Covid/Flu Forecasting | Richard Zhuang

TL;DR: Real-world forecasting is so much more troublesome yet fun!

Throughout the internship I found quite a few surprising tricks that really improve forecast drastically. These below are valuable, problem-and-context-specific observations that I would unlikely to experience on a regular Time Series class with friendly datasets!

Magic trick #1: Geo-pooling (jointly training time-series models on data from multiple locations, equivalent to concatenating the feature and response vector if we are talking about regressions)

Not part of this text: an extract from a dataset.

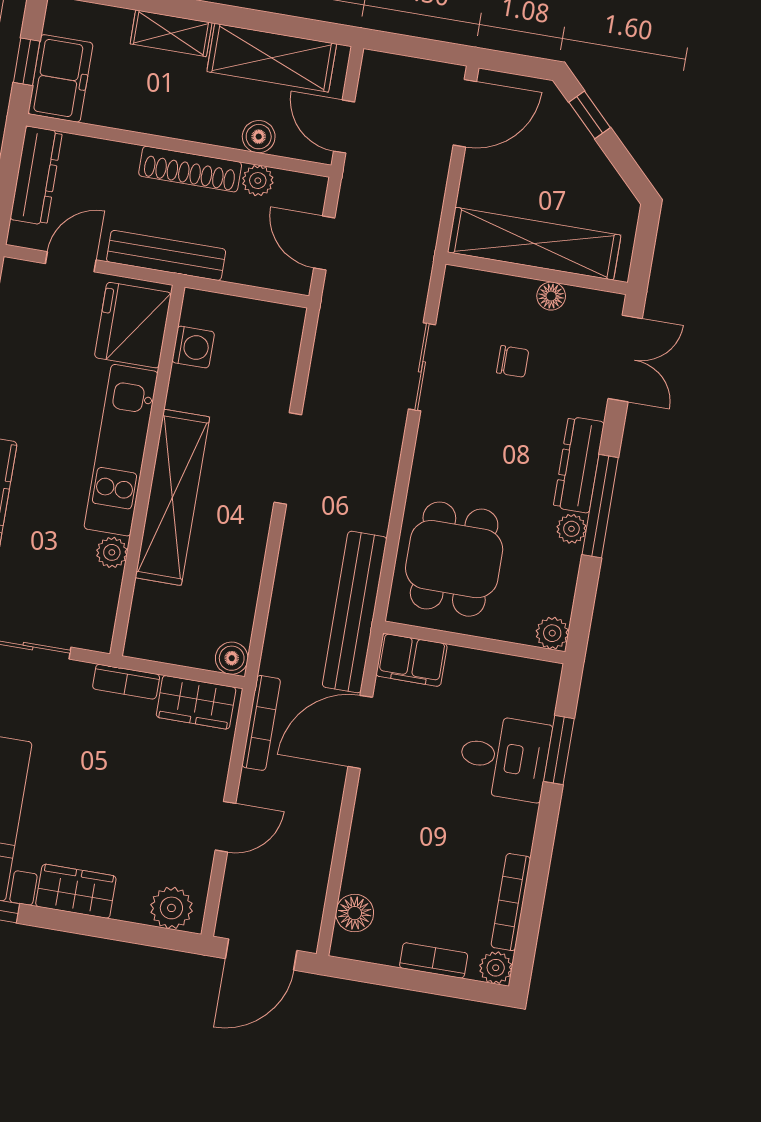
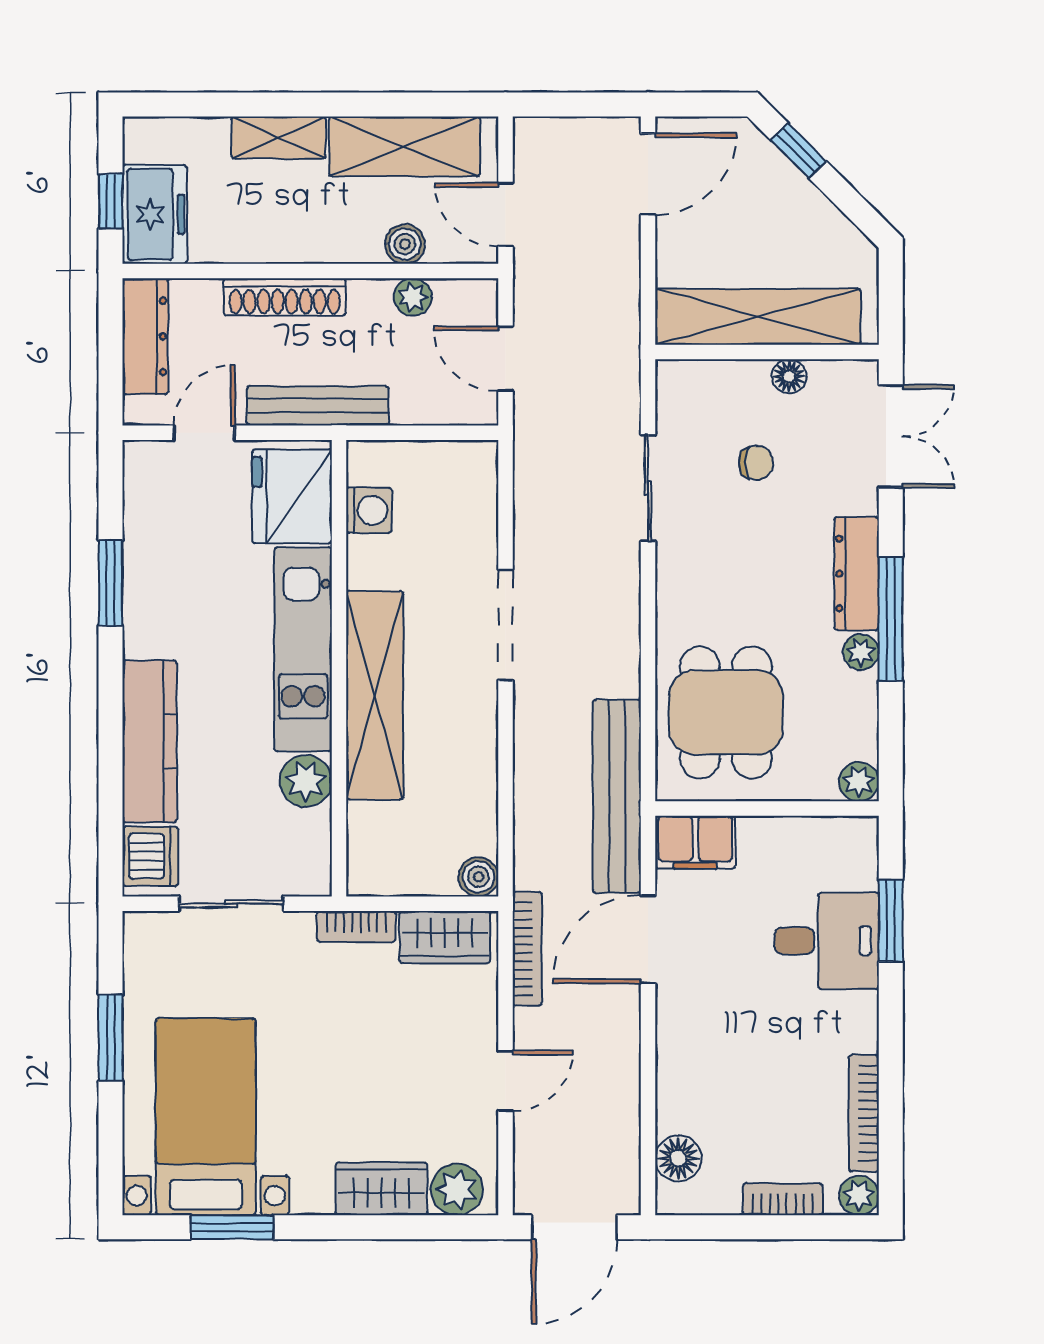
shoe rack: (190, 169) -> (285, 297), moved
plant: (112, 552) -> (306, 781), width x1.38, depth x1.38
wardrobe: (76, 891) -> (381, 1189), moved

For context, I was fitting ARX model that used Covid case rate to predict death rate (measured as number of case/death per 100,000).

Before geo-pooling:

After: (Credit to my friend and colleague Ryan Nayebi)

With data from multiple location the forecasts are becoming much more robust.

Magic Trick #2: Fourier Series

This time I am dealing with hospital admission rate for Flu. It turns out that traditional ETS methods does not support data with long seasonal periods (ETS requires an initial coefficient estimate for every phase of the period; our Flu data is weekly with an annual cycle which gives a period of 52 and results in too many coefficients for stable training). Instead, I adopt a method from this Rob Hyndman post and used 8 Fourier series as exogenous features which brought seasonality back to the stage.

Before (with ETS):

After:

Magic Trick #3: Signal Preprocessing (of course of course)

In this project, my task is to reproduce the data preprocessing steps of Flusion, the winning model for last year’s Flu forecasting competition. To my surprise (again), one of their main efforts is integrating and stabilizing various data sources.

Some examples:

In my Time Series class, I remembered getting exposure to many fancy models, but this specific experience helps me reinforce the importance of data quality - garbage in, garbage out!